Reuters reports that the insurance industry-supported Insurance Institute for Highway Safety has cited two General Motors cars--the Camaro and the Chevrolet Corvette--as having extremely high death rates. The institute rated the Camaro as the passenger vehicle with the most driver deaths per 10,000 registered vehicles.

The Institute partially ascribed the high death rates in the cars to their involvement in many single car crashes: "the high rates in these two vehicles are in part because of their over-involvement in high-speed, single-vehicle accidents."

In addition to the Camaro and Corvette, high death rates plague the Geo Tracker (a sport utility vehicle that Suzuki Motor Corporation makes for GM). and the Hyundai Scoupe (a small two-door made by Hyundai Motor Company).

The institute rated 153 passenger vehicles in all, and its study reveals that larger cars are generally safer than smaller ones.
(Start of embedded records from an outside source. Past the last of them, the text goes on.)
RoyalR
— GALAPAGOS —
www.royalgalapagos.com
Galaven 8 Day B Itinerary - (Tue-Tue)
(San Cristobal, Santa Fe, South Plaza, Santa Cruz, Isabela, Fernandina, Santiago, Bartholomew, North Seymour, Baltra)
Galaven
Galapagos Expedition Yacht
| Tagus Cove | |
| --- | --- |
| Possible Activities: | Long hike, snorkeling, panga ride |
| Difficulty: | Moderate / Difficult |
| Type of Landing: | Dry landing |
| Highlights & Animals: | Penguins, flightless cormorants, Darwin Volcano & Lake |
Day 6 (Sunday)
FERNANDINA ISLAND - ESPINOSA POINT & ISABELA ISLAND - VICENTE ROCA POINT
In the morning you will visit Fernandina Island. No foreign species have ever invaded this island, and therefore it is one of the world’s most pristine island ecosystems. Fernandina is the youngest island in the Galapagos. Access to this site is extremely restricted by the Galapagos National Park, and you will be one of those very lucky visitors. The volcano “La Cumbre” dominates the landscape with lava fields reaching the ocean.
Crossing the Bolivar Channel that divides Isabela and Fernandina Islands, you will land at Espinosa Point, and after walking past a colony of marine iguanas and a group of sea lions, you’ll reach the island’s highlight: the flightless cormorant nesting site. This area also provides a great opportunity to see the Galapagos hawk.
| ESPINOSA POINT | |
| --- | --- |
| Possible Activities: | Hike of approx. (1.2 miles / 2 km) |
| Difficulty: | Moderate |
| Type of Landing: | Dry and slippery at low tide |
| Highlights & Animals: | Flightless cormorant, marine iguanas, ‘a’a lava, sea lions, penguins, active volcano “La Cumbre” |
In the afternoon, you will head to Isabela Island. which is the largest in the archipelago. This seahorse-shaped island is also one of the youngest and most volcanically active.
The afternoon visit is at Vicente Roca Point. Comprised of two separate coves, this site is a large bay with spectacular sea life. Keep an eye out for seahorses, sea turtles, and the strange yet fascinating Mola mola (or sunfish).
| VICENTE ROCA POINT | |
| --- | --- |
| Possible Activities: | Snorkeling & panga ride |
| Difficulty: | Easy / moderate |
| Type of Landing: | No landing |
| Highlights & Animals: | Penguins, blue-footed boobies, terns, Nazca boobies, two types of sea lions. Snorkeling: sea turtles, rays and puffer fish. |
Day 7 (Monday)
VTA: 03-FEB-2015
The Insurance Institute's President, Brian O'Neill, said that the study serves to "reinforce the conclusion that bigger is better when it comes to protecting people in passenger vehicles from crash deaths and injuries."

He issued a statement that said, "there's a clear problem with small passenger vehicles as a group."

O'Neill said, "The vehicles with the highest, or worst, driver death rates are small two-door cars, small pickups, small utility vehicles, and sports cars. The ones with the lowest, or best, death rates tend to be the large passenger vans, large station wagons, large and midsize luxury cars, and large utility vehicles."

The institute's rating scale was based on 100 as an average for all passenger vehicles. On that scale, the Camaro scored 297--very nearly three times the average. The Corvette scored 250, the Tracker 271, and the Scoupe 245. Averages for entire categories of vehicles ranged from 45 to 191.